Putting that aside, I then went and completed the combat tutorial. This is where the bulk of players are going to find themselves. Anyone who’s played an Elder Scrolls game pre-Skyrim will recognize the system immediately. Movement followed by the attack key dictates the direction of your attack. So forward will initiate a chop, while strafing side to side will give you a slash in either direction. You can also thrust by holding the alt key (by default). Weapons have different values for slash, blunt, and piercing damage, so it’s always wise to pay attention to which is best for your weapon type. I went for spears, so piercing damage was my go to. Also keep in mind range, as hitting an opponent with the blade of your sword is much more effective than smacking them with the hilt if you want to cause lethal damage.
After clearing some zombies from the local graveyard, the game wants to teach you the basics of butchering by slaughtering some pigs nearby. Then you get some archery practice on some springboks, followed by a cooking tutorial. These all flowed together much more cohesively than the crafting tutorial did, I felt, which left the impression the developers knew more people would be interested in that facet of the game.
Once both quests were done … well, that’s it. You’re free to do whatever you wish, on your own. The game tells you there are very, very few quests in Mortal Online 2, and it’s up to you to develop your character. Personally, I don’t mind this approach; I’ve been playing MMORPGs since Ultima Online after all, the very game which basically said, “Figure out what you want to do and do it.” That being said, there was still plenty to do in Haven. In order to leave, you have to get to Clade level two. You start at level zero and it took 100 experience to move to level one. Not bad, you might be thinking, until you realize the zombies I’d been dispatching give a mere three experience points.

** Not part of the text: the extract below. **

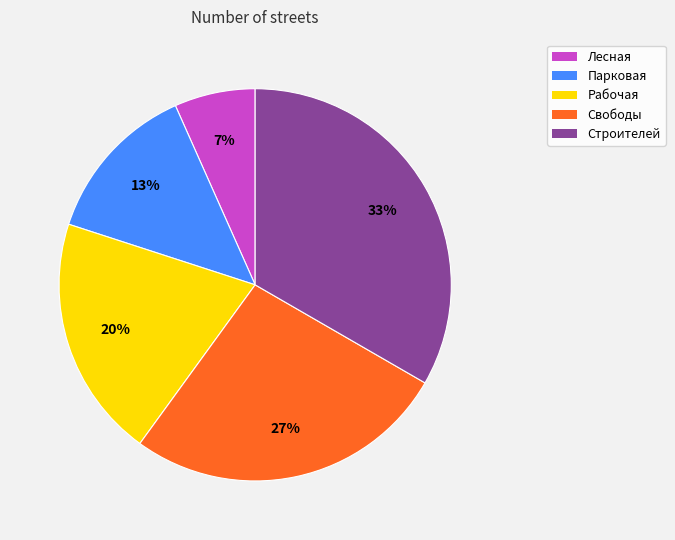

Is there a majority slice in this chart?

No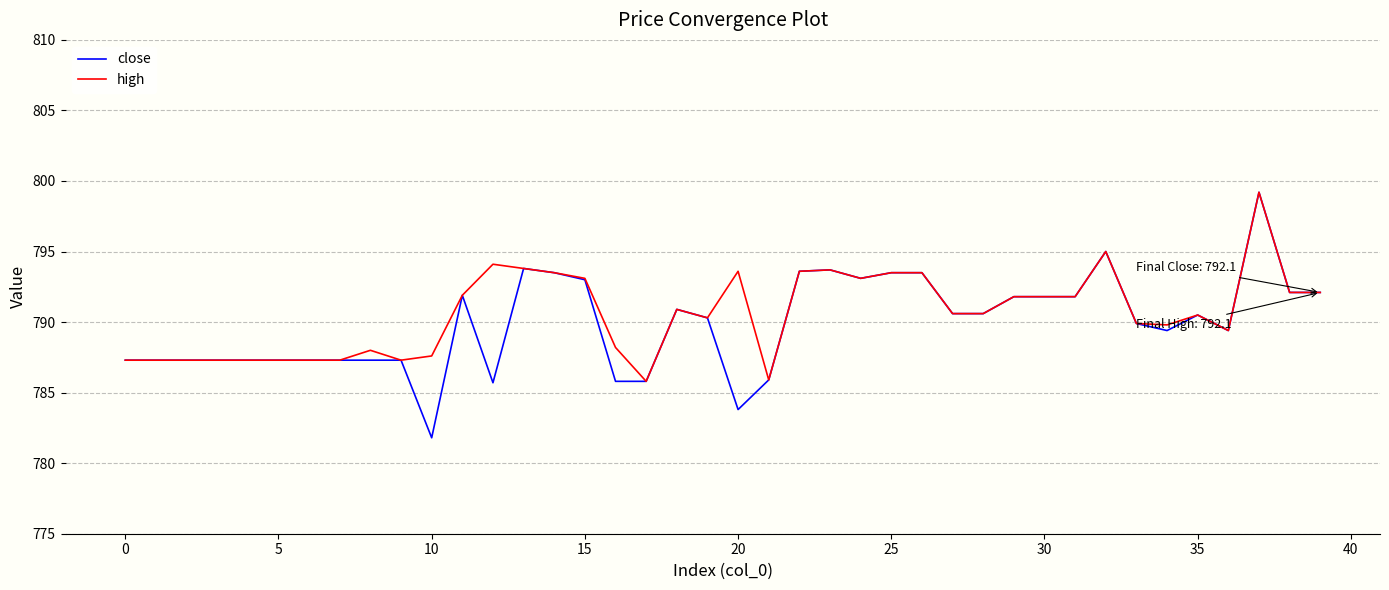

Which series has the widest spread of values?

close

Mortal Online 2 is an absolutely gorgeous game. The combination of DirectX 12 and Unreal Engine 4 provide a stunning world to explore. Character models are detailed, and while you won’t be able to see your own character model past creation outside of menus (please stop asking for a third person camera), you still can get into your role quite easily. My one biggest complaint was the book system, which the crafting tutorial teaches you, and which is generally required for more complex crafts. The first book given takes 72 real world hours to complete. Three days. I had no armor on my character because I couldn’t read the book that taught it until the initial one finished. It’s pretty synonymous with what I took away from crafting in general: a lot of grind to try and get better over time that ultimately sort of felt futile.
That being said, I love how tactical combat feels. Your own skill in blocking and dodging were paramount in ensuring you didn’t receive too much damage, as healing takes a while. Archery felt most proper, with arrows having a true arc that you needed to account for while drawing and firing the bow. Despite some growing pains at launch such as massive queues for the main world and other woes common in PvP games such as this – top guilds were camping the spawn of horses for the longest time, taming any horse who spawned in prevention of anyone else having one – Mortal Online 2 does offer a comprehensive sandbox experience to anyone who’s willing to invest the time and effort into their character. Just be prepared to do a little research into things before you dive in.
Note: Access to the game was provided for preview purposes.